• **YOUR ASSIGNMENT**: Reproduce the passage from the post on the drone strike's legal justification, starting at "The New York" and ending at "U.S.C. 1101 (a)(22)).".

____ TEXT PROVIDED

The New York Times ran a story yesterday that provides an account of the Obama Administration’s legal justification for its drone strike killing of Anwar al-Awlaki, the first US citizen to be so executed. The recent leak of a US Justice Department white paper about the program led Senator Rand Paul to write to Attorney General Eric Holder for clarification, and Holder’s vague response led Paul to filibuster John O’Brennan’s nomination to be Director of the CIA. This post focuses on the legal code that the Office of Legal Counsel (OLC) attorneys responsible for forming policy, David Barron and Martin Lederman, zeroed in on: 18 USC § 1119 – Foreign murder of United States nationals. It reads:
(a) Definition.— In this section, “national of the United States” has the meaning stated in section 101(a)(22) of the Immigration and Nationality Act (8 U.S.C. 1101 (a)(22)).
(1) No prosecution may be instituted against any person under this section except upon the written approval of the Attorney General, the Deputy Attorney General, or an Assistant Attorney General, which function of approving prosecutions may not be delegated. No prosecution shall be approved if prosecution has been previously undertaken by a foreign country for the same conduct.(2) No prosecution shall be approved under this section unless the Attorney General, in consultation with the Secretary of State, determines that the conduct took place in a country in which the person is no longer present, and the country lacks the ability to lawfully secure the person’s return. A determination by the Attorney General under this paragraph is not subject to judicial review.

________
____ DATASET RECORDS

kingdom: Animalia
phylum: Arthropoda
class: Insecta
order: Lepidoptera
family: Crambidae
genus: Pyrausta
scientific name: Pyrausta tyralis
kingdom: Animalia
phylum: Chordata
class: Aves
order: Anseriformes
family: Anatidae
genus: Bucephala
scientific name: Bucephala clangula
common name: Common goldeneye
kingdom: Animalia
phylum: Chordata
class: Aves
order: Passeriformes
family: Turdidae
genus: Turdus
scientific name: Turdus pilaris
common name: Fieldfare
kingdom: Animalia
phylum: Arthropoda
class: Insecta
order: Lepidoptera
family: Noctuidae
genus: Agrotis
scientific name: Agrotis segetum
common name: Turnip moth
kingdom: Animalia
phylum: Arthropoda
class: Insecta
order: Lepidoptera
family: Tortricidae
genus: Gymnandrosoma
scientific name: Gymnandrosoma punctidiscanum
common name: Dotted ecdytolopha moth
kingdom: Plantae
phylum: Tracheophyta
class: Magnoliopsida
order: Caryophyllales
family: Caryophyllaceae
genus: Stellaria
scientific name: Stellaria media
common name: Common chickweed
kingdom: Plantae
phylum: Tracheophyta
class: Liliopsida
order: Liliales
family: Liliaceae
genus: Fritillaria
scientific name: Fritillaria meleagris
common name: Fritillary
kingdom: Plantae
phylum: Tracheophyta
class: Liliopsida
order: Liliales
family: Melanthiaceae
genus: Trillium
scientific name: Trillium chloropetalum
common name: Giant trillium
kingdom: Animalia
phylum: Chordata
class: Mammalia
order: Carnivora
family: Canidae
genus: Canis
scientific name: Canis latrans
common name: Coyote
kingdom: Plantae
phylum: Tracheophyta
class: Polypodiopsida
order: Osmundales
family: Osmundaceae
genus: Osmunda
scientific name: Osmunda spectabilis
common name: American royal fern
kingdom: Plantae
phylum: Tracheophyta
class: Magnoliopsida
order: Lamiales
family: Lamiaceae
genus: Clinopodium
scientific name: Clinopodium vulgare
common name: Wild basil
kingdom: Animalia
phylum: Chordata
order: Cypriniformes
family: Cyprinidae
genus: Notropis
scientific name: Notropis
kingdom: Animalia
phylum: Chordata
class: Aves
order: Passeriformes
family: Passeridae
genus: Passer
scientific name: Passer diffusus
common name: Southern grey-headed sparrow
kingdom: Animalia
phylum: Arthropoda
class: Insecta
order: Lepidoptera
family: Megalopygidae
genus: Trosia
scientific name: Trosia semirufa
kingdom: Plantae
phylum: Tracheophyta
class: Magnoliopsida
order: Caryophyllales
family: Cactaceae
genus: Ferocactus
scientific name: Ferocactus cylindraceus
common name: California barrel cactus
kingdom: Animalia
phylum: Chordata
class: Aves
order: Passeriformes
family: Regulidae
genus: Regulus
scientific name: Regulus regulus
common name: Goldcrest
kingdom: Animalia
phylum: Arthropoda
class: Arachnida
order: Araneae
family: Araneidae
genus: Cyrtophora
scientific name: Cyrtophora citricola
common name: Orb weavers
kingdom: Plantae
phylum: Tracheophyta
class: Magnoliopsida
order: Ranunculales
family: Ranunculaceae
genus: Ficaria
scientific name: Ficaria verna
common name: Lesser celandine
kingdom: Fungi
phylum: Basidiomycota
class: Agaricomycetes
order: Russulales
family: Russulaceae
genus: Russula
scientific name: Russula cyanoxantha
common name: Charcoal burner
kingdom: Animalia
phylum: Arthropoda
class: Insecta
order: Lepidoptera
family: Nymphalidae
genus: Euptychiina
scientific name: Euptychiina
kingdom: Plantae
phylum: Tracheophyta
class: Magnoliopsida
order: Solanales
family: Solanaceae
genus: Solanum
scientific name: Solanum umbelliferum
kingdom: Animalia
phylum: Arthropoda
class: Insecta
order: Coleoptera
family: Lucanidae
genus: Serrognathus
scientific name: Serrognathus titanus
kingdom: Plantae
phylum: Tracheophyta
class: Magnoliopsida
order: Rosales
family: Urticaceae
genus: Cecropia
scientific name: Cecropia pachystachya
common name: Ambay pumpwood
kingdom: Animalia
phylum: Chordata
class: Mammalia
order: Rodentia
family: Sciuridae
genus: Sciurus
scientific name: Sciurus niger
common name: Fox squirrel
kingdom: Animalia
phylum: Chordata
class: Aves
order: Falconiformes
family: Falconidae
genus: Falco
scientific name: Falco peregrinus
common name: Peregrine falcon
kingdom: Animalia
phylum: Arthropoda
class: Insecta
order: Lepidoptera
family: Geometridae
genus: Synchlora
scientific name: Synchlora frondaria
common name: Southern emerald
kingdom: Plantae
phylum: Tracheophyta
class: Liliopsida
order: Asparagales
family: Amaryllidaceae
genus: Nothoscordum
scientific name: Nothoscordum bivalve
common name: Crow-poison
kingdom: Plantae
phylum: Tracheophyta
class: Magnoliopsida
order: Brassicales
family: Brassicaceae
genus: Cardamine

________

• **RESPONSE AREA**:
The New York Times ran a story yesterday that provides an account of the Obama Administration’s legal justification for its drone strike killing of Anwar al-Awlaki, the first US citizen to be so executed. The recent leak of a US Justice Department white paper about the program led Senator Rand Paul to write to Attorney General Eric Holder for clarification, and Holder’s vague response led Paul to filibuster John O’Brennan’s nomination to be Director of the CIA. This post focuses on the legal code that the Office of Legal Counsel (OLC) attorneys responsible for forming policy, David Barron and Martin Lederman, zeroed in on: 18 USC § 1119 – Foreign murder of United States nationals. It reads:
(a) Definition.— In this section, “national of the United States” has the meaning stated in section 101(a)(22) of the Immigration and Nationality Act (8 U.S.C. 1101 (a)(22)).